__EXERCISE AIM__: Take the lines below beginning at the line that has "X170960000Y-150250000D03*" and stopping after the line that has "X168420000Y-147710000D03*", and print them exactly as they are, with no other lines.

(Design files in text formats)
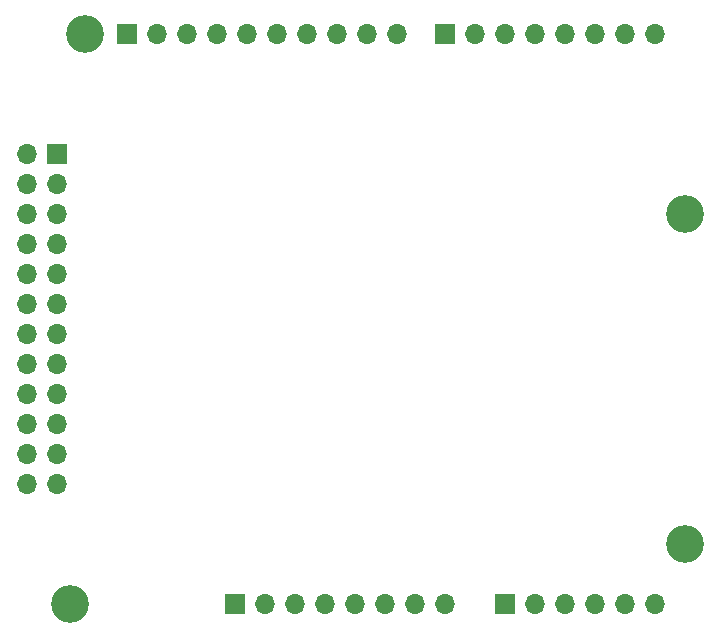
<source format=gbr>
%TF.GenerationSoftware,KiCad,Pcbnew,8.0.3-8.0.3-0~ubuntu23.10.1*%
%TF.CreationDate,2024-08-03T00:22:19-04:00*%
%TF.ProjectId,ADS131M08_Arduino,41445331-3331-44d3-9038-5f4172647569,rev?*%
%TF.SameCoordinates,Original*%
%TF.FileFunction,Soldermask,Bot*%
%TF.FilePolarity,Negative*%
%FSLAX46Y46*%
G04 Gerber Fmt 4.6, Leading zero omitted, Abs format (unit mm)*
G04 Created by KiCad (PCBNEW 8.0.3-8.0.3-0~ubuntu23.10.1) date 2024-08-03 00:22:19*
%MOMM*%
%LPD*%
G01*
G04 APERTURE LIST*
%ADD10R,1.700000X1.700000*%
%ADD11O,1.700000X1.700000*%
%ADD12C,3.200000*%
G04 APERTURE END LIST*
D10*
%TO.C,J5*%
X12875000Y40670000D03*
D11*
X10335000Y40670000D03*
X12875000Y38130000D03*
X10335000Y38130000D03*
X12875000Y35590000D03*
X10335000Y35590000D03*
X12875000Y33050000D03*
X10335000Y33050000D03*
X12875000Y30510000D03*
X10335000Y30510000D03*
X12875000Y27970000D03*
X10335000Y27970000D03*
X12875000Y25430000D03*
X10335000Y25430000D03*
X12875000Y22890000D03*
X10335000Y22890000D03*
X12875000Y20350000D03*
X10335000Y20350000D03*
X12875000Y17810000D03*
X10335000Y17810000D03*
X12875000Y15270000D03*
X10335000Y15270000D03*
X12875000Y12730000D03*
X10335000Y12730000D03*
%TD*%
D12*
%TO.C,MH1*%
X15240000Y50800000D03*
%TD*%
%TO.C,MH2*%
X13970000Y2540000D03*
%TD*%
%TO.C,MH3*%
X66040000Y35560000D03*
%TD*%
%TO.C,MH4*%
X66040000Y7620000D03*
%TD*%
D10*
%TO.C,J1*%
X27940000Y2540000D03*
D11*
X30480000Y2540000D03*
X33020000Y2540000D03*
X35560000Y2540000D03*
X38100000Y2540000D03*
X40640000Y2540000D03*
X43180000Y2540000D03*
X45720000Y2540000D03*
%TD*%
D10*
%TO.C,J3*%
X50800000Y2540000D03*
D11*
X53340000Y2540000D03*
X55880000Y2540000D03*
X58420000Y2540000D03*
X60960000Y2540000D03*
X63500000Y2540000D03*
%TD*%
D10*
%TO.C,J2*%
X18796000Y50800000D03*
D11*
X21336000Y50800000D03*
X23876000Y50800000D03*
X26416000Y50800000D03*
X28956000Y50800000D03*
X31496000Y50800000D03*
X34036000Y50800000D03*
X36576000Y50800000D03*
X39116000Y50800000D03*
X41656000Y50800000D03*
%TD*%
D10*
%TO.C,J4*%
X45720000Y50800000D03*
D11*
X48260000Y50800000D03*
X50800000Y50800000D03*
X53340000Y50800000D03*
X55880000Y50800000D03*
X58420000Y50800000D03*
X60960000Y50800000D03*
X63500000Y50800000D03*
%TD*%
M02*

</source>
* * *
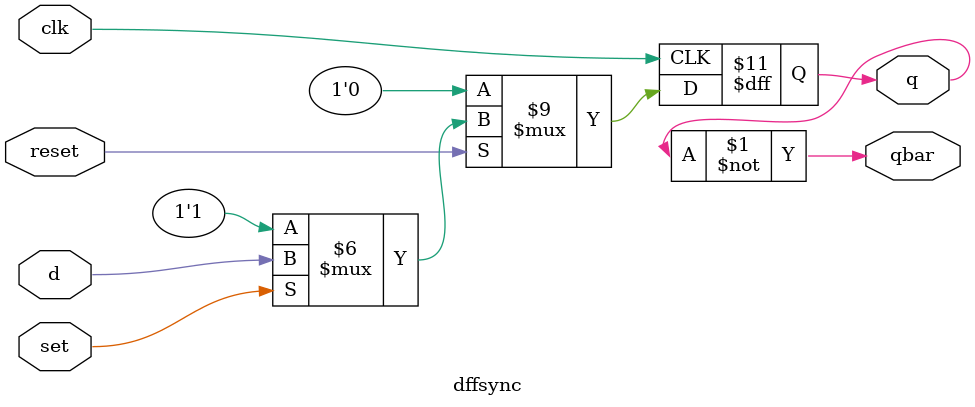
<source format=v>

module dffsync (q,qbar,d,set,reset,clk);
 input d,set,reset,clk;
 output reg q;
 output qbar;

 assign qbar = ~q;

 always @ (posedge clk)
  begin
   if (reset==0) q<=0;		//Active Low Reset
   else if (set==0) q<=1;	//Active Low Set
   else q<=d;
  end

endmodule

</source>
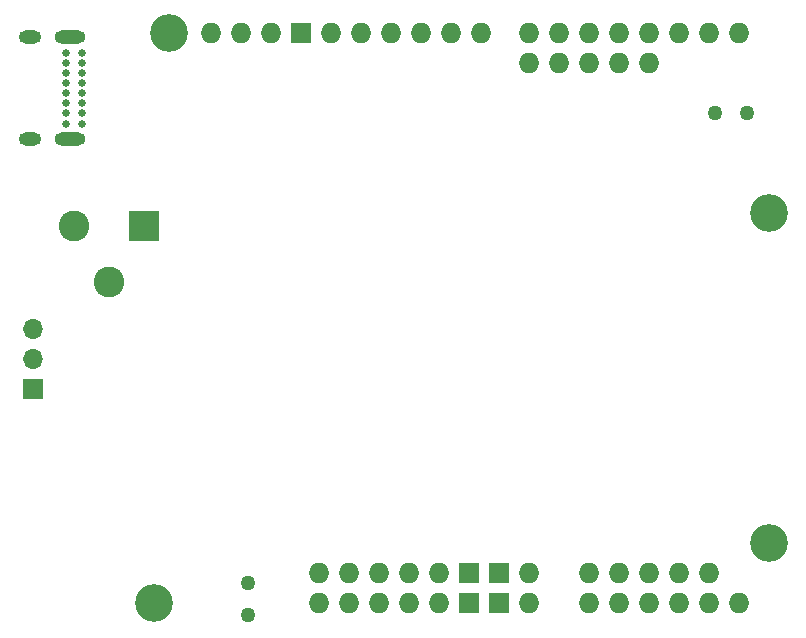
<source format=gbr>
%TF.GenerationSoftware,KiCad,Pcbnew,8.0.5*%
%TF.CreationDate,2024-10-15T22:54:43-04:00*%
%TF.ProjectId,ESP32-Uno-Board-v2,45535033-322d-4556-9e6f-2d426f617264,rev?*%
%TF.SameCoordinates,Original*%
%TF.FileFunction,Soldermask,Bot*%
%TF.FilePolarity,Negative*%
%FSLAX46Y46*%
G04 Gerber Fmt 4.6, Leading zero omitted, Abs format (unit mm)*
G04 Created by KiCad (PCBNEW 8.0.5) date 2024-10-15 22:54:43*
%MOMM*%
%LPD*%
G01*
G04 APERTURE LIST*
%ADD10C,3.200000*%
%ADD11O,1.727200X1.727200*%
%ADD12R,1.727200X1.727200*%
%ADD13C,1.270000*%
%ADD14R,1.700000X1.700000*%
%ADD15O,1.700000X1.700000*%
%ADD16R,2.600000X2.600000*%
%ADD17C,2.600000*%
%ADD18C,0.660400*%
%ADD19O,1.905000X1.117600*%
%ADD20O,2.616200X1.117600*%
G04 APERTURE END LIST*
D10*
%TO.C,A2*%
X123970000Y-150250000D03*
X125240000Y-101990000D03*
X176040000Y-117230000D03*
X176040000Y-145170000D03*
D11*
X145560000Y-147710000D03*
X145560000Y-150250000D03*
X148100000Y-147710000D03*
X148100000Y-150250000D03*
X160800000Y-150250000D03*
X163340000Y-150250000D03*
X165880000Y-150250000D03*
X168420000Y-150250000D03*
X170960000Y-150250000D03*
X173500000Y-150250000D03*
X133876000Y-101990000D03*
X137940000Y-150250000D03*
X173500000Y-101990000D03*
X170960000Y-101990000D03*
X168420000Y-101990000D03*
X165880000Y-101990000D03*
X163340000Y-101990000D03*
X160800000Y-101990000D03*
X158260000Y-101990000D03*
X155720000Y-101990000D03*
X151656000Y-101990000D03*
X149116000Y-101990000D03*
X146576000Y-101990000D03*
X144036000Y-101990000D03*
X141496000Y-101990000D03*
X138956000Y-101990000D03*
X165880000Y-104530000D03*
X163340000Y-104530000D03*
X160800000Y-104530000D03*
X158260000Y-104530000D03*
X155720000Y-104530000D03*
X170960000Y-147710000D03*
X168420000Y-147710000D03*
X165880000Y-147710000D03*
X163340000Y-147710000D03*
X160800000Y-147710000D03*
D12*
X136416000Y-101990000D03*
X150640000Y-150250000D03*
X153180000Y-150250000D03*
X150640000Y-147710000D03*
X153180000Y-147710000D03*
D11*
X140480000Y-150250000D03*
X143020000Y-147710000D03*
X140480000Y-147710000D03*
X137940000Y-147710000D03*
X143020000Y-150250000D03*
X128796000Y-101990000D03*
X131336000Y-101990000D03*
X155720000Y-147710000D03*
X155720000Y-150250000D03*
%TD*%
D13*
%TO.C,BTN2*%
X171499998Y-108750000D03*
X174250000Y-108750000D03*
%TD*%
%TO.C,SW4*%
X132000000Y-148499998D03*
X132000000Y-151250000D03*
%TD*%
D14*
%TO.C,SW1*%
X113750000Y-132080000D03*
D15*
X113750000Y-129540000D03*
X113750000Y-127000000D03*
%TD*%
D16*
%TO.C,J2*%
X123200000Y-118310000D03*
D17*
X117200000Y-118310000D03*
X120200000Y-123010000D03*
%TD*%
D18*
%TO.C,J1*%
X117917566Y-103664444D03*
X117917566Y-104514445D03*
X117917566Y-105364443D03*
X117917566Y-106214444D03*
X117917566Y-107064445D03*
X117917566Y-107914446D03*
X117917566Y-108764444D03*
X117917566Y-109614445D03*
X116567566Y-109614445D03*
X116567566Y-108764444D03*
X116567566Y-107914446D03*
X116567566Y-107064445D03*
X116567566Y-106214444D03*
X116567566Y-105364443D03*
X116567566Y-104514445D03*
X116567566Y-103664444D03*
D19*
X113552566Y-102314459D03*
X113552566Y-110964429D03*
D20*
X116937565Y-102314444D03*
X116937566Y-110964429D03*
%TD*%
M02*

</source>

__SOLUTION TO THIS EXERCISE__:
X170960000Y-150250000D03*
X173500000Y-150250000D03*
X133876000Y-101990000D03*
X137940000Y-150250000D03*
X173500000Y-101990000D03*
X170960000Y-101990000D03*
X168420000Y-101990000D03*
X165880000Y-101990000D03*
X163340000Y-101990000D03*
X160800000Y-101990000D03*
X158260000Y-101990000D03*
X155720000Y-101990000D03*
X151656000Y-101990000D03*
X149116000Y-101990000D03*
X146576000Y-101990000D03*
X144036000Y-101990000D03*
X141496000Y-101990000D03*
X138956000Y-101990000D03*
X165880000Y-104530000D03*
X163340000Y-104530000D03*
X160800000Y-104530000D03*
X158260000Y-104530000D03*
X155720000Y-104530000D03*
X170960000Y-147710000D03*
X168420000Y-147710000D03*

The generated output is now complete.